Using that number, we can make a reasonable guess at what its earnings would need to be. For the fiscal year ended March 31, Alibaba posted $3.7 billion in profits. (Its P/E, at $66, would be a formidable 44.) Let’s assume that its P/E falls in 10 years to a number that still exceeds the market’s long-term average, to around 20. In that case, Alibaba would need $27 billion in net profits to provide a 10% annual return.
Getting from $3.7 billion to $27 billion in profits would require an annual growth rate of 20%. It’s possible, but it’s highly improbable. Other than government-owned Fannie Mae and Freddie Mac, only two companies on the Fortune 500 achieved profits over $27 billion in 2013, Exxon Mobil and Apple. With a half-a-trillion-dollar-plus market cap, Alibaba would rank among the world’s most valuable companies. Today, only Apple boasts a valuation over $500 billion. In other words, don’t bet on it.

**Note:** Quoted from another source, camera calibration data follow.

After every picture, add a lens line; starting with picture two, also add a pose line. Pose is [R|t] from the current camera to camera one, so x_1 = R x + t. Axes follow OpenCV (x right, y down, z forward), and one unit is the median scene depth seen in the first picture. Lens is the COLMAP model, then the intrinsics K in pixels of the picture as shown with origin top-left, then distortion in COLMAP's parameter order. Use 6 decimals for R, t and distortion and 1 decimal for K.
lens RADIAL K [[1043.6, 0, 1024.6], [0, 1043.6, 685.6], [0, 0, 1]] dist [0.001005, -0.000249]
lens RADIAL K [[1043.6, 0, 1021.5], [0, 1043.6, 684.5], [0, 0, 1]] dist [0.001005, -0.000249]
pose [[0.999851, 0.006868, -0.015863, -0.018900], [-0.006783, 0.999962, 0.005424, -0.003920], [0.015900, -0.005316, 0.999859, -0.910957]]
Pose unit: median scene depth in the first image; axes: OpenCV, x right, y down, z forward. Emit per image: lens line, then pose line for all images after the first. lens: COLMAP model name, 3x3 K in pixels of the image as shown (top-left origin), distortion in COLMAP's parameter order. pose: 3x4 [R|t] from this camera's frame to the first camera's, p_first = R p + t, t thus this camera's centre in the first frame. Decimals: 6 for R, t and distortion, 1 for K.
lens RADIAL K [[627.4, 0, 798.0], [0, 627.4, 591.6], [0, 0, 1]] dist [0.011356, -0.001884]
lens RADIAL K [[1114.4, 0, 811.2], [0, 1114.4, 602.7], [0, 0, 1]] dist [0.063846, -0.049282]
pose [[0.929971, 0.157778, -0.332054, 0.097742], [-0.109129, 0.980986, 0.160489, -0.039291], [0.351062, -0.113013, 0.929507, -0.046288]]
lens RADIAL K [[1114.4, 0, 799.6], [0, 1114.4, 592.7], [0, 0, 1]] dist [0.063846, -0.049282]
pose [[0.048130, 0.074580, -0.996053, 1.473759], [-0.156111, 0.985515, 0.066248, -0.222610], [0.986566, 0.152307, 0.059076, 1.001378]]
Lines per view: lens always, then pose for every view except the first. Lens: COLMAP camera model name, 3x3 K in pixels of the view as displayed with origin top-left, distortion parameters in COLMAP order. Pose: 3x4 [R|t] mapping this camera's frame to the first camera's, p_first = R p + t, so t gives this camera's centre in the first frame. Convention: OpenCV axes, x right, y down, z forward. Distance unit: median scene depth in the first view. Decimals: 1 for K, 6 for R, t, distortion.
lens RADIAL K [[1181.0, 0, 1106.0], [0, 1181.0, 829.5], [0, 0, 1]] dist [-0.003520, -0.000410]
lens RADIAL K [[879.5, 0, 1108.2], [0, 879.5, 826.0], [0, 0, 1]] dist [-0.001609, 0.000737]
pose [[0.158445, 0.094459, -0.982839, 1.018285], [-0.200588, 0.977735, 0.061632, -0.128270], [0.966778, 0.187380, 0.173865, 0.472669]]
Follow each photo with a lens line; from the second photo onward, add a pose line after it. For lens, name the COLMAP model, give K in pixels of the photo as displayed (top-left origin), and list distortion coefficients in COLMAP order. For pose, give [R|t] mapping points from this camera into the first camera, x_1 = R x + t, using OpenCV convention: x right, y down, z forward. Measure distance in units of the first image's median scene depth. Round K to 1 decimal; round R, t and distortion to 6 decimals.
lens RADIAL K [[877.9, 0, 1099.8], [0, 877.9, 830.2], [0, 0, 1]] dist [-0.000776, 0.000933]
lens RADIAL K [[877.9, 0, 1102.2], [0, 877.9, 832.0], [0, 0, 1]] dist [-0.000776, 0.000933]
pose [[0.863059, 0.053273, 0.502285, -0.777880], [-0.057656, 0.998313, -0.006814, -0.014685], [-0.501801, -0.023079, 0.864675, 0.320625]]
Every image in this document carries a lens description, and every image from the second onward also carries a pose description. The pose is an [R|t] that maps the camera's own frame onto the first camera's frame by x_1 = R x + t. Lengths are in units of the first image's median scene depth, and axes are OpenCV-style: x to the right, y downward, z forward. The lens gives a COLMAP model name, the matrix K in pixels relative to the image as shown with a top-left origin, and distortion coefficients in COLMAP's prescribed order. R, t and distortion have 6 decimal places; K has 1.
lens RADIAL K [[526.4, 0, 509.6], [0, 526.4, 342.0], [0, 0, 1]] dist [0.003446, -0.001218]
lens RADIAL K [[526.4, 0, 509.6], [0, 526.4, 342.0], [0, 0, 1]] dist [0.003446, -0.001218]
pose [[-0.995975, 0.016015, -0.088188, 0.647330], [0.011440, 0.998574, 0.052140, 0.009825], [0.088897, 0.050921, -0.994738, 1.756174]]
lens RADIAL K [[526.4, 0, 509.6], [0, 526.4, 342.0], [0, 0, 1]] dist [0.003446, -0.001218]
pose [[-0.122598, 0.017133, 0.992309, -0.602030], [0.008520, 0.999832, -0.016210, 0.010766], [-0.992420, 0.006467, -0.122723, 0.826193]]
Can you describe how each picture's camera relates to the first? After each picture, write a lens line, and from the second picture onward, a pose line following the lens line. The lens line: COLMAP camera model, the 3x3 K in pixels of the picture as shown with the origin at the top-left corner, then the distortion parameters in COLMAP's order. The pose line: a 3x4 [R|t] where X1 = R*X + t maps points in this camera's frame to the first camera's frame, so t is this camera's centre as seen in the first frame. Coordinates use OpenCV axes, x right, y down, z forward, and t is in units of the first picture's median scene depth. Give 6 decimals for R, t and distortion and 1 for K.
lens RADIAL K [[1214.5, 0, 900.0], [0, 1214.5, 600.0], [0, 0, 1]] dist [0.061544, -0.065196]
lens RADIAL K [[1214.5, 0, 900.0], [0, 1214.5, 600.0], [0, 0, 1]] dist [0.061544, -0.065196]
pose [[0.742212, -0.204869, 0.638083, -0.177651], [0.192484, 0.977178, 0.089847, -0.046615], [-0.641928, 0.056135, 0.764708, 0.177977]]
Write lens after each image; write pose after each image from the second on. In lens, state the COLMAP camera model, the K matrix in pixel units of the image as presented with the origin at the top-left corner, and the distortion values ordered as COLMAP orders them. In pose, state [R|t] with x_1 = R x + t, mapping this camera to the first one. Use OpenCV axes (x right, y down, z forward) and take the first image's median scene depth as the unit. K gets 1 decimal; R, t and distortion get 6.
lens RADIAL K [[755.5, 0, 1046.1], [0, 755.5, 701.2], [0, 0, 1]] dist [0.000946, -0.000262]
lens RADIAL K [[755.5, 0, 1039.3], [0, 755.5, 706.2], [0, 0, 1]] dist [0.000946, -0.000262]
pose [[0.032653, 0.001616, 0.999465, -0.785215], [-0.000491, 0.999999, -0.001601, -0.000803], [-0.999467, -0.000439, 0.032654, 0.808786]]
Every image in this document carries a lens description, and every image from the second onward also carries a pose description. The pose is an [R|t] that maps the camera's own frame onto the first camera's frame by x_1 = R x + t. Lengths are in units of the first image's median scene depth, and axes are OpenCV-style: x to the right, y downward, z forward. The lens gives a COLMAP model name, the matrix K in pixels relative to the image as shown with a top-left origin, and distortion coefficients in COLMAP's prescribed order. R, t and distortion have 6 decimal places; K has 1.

And this is the best case scenario! Let’s predict what’s highly possible, that Alibaba’s shares pop by, say, 25% on the first day of trading. In that case, Alibaba would need a market cap of almost $700 billion and earnings of $35 billion by 2024 to generate a 10% return for investors. The Chinese online market has a great future, and Alibaba could very well continue on its path to success. But that’s not enough—in fact, not nearly enough—to make it a good investment.